A bedside sleeper, also referred to as a sidecar sleeper or bedside bassinet, is a bassinet or baby cot that attaches to the parents' bed, allowing newborns to sleep next to their parents safely. This is a form of safe co-sleeping, and has little risks associated with sudden infant death syndrome, unlike bedsharing. Bedside sleepers are a component of rooming-in, a practice followed in hospitals to keep the baby by the mother's bed, giving her time to establish a stronger bond with her baby.

A bedside sleeper is defined by the United States government as "a rigid frame assembly secured to an adult bed that is intended to provide a sleeping environment for infants." Usually, one wall of the bedside sleeper is lower than the others, which allows the parent to easily reach for the child at night. Most bedside sleepers are multi-mode, meaning that they can be converted into bassinets and/or play yards.

==Types==

===Bedside bassinet===

A bedside bassinet tends to have four sides, like a regular baby crib. It can be positioned near the parents' bed as an unattached bedside bassinet, or attached to the bed. This arrangement allows parents to more easily attend to their baby during the night. Because bedside bassinets have four rails, quick, easy access to the occupant can still be limited.

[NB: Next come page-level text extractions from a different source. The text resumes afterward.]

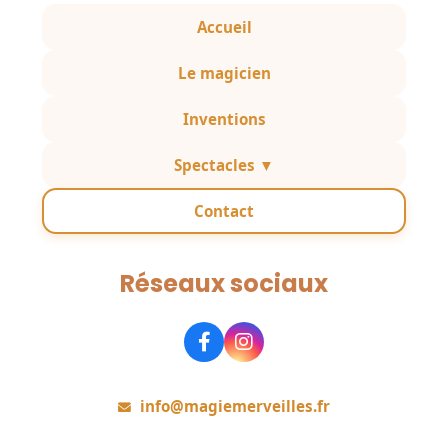
Accueil
Le magicien
Inventions
Spectacles ▼
Contact
Réseaux sociaux
Rejoignez-nous
info@magiemerveilles.fr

===Bedside sleeper or sidecar===

A bedside sleeper or sidecar is similar to a bedside bassinet in that it attaches to the parents' bed, but only has three crib walls, which allows the baby to sleep at the same height as the parents, and there is no obstruction to reaching out for the baby. Bedside sleepers allow parents to keep the baby close without it sleeping in the dimensional space of the family bed.

==History==

Co-sleeping is an ancient practice whereby babies sleep close to their parents and not in a different room, where they can sense another's presence. According to the Natural Child Project, co-sleeping is an unquestioned practice in much of southern Europe, Asia, Africa and Central and South America. However, one of the most common types of co-sleeping is bedsharing, which can be dangerous.

The American Academy of Pediatrics encourages room-sharing (sleeping in the same room but on separate surfaces), but it recommends against bed-sharing with infants, due to instances of SIDS. In a study of 321 SIDS cases, the British Medical Journal indicated that the largest percentage of SIDS cases arose from babies who slept in a different room than the parents, suggesting that co-sleeping on a separate surface is the safest method of infant sleep. Co-sleeping—sleeping with a baby nearby—is gaining popularity in the United States. Bedside sleepers were created to allow parents and babies to gain the benefits of co-sleeping while minimizing instances of SIDS.

==Scientific benefits of co-sleeping==

- Promotes breastfeeding: A 1997 study found that infants who slept near their parents breastfed approximately three times longer during the night than infants who slept separately.
- Promotes peaceful sleep: Infants who co-sleep were found to rarely cry during the night compared to infants who slept in a separate room, who startled throughout the night and spent four times more minutes crying than co-sleeping infants.
- Decreased risk of sudden infant death syndrome (SIDS): Babies who sleep next to the parents' bed have four times less chance of SIDS.

==Concerns==

Like other infant sleep products, bedside sleepers may also pose various risks to babies of all shapes and sizes. The main issue that most bedside sleeper users and manufacturers must consider is the risk that a baby might fall into a gap between the bedside sleeper and the adult bed mattress, which could cause entrapment injuries and/or strangulation.